━━━━━ DATA RECORDS ━━━━━

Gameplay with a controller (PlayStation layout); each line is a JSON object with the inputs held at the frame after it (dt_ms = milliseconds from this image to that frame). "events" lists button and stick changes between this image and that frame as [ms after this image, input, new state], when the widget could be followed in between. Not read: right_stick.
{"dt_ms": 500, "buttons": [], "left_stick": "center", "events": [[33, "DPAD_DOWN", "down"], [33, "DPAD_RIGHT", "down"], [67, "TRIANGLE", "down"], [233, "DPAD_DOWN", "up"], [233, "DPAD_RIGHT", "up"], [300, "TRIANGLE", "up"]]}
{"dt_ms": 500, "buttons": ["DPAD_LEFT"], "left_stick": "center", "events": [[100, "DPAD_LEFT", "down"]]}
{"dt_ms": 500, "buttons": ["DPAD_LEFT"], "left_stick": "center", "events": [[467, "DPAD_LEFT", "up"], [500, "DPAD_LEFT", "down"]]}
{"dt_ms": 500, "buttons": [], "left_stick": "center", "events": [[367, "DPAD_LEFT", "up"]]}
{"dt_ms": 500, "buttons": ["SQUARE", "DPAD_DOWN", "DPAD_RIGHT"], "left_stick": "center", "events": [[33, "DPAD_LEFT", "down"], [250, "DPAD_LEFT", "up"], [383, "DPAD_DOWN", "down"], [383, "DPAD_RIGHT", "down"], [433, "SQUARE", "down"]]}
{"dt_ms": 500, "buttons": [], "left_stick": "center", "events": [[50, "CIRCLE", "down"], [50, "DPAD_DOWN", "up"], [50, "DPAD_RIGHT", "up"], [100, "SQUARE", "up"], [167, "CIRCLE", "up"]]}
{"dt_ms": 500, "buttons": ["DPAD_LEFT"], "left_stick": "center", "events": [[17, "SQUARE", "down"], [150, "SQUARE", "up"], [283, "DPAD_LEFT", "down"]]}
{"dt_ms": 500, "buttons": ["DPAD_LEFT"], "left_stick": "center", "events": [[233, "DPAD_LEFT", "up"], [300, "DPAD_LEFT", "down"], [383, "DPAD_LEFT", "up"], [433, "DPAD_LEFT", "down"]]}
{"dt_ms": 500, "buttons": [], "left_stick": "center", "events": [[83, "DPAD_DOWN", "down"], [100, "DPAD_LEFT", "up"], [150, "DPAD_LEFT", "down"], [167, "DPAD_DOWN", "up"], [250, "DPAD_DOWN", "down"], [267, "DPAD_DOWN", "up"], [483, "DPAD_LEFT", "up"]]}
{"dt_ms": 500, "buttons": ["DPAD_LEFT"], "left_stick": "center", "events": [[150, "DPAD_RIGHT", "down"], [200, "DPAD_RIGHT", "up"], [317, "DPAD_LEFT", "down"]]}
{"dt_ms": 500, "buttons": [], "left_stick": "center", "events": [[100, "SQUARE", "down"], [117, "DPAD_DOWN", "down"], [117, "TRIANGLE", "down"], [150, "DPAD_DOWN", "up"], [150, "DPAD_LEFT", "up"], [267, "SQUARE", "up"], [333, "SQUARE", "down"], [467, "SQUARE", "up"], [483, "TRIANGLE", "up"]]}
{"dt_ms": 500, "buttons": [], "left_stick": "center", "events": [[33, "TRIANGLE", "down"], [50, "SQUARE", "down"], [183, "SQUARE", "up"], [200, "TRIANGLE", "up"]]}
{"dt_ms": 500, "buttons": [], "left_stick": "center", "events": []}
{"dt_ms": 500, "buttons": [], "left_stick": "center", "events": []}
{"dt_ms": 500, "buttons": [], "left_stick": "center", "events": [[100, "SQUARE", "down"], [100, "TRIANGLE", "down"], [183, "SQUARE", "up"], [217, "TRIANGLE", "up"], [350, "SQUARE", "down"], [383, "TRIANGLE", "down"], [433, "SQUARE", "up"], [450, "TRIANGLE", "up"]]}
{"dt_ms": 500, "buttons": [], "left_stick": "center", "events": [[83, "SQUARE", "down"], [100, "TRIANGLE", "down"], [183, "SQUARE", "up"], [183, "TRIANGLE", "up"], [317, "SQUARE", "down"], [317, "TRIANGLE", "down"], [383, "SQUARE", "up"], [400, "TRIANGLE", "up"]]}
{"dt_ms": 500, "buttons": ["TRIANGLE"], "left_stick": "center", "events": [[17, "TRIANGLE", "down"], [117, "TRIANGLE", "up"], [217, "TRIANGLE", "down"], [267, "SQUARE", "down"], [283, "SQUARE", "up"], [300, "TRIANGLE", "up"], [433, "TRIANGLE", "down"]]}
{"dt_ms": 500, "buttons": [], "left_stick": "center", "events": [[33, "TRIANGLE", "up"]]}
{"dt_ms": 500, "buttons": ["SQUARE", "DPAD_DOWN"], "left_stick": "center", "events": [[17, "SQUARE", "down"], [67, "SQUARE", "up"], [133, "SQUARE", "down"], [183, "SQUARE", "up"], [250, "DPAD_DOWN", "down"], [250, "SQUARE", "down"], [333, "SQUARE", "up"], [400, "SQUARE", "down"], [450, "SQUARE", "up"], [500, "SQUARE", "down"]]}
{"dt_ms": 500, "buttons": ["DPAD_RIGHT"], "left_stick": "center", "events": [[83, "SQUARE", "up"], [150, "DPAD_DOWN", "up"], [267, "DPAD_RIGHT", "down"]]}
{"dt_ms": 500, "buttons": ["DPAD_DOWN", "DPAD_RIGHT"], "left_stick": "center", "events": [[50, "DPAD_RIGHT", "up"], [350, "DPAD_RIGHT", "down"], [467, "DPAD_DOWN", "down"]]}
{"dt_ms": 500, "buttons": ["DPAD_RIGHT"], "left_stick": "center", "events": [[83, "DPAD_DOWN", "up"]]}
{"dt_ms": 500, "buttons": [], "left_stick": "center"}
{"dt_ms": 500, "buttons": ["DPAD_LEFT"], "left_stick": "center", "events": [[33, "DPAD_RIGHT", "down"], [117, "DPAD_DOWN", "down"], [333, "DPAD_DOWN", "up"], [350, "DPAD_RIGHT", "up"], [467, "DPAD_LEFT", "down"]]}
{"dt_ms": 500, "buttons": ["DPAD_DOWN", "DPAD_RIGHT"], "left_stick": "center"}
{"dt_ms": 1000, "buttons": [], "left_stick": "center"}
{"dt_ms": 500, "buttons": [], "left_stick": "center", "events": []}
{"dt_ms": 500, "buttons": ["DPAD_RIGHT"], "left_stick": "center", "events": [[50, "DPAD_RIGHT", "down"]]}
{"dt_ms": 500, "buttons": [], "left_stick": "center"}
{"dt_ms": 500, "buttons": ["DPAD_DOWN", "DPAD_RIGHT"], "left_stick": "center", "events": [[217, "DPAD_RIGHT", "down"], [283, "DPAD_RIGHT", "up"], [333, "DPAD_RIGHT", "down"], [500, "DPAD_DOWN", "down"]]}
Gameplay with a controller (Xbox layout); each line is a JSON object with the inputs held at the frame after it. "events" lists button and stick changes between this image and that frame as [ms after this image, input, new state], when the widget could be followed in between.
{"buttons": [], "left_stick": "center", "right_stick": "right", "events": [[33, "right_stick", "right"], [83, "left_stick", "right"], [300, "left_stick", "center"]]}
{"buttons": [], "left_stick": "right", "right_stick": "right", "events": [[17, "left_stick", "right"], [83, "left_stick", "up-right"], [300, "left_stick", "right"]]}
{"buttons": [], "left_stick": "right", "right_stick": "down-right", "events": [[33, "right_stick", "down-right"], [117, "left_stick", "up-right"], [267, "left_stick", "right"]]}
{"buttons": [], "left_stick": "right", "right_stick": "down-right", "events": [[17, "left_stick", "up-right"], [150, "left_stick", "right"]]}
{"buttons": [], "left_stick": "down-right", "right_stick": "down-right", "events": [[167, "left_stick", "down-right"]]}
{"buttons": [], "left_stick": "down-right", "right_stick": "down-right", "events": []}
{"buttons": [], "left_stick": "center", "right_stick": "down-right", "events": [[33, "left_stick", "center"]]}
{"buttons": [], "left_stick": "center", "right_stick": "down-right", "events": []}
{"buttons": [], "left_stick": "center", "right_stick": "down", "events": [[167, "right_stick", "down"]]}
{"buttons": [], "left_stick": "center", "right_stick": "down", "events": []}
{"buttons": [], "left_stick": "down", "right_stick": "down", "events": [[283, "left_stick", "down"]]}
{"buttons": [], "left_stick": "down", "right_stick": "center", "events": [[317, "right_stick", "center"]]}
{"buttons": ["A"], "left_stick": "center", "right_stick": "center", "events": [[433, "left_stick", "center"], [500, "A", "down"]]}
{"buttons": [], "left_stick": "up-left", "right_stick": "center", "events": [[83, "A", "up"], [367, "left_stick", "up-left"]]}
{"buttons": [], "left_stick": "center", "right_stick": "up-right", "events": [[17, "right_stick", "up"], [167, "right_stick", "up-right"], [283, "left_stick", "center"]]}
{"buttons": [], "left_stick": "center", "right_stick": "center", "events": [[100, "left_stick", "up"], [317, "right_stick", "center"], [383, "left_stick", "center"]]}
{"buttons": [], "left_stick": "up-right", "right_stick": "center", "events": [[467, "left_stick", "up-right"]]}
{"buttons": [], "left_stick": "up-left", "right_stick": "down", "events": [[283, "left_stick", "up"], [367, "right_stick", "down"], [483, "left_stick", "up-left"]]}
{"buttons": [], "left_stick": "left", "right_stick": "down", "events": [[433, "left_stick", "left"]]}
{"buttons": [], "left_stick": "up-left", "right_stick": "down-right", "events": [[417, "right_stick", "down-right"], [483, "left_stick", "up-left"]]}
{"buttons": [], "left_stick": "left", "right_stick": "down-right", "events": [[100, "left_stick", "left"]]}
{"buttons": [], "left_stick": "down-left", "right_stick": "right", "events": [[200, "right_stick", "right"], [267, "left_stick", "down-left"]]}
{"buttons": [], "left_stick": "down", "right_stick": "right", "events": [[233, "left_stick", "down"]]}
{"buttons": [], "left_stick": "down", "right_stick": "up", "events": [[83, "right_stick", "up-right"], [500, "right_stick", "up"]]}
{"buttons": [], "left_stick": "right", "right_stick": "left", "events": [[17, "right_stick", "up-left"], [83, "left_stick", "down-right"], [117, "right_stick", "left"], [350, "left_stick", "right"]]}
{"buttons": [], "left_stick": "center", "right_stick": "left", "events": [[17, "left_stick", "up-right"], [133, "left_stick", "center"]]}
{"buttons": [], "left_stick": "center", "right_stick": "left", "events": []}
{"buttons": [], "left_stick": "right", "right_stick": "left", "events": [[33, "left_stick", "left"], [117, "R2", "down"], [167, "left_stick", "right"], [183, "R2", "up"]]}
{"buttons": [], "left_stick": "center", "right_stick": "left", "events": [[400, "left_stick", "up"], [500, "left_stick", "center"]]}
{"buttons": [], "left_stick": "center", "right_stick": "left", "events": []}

━━━━━

ACTIVITY> Your task is to copy every line in the entries that holds the string "inputs".

SOLUTION FOR THIS PROBLEM>
Gameplay with a controller (PlayStation layout); each line is a JSON object with the inputs held at the frame after it (dt_ms = milliseconds from this image to that frame). "events" lists button and stick changes between this image and that frame as [ms after this image, input, new state], when the widget could be followed in between. Not read: right_stick.
Gameplay with a controller (Xbox layout); each line is a JSON object with the inputs held at the frame after it. "events" lists button and stick changes between this image and that frame as [ms after this image, input, new state], when the widget could be followed in between.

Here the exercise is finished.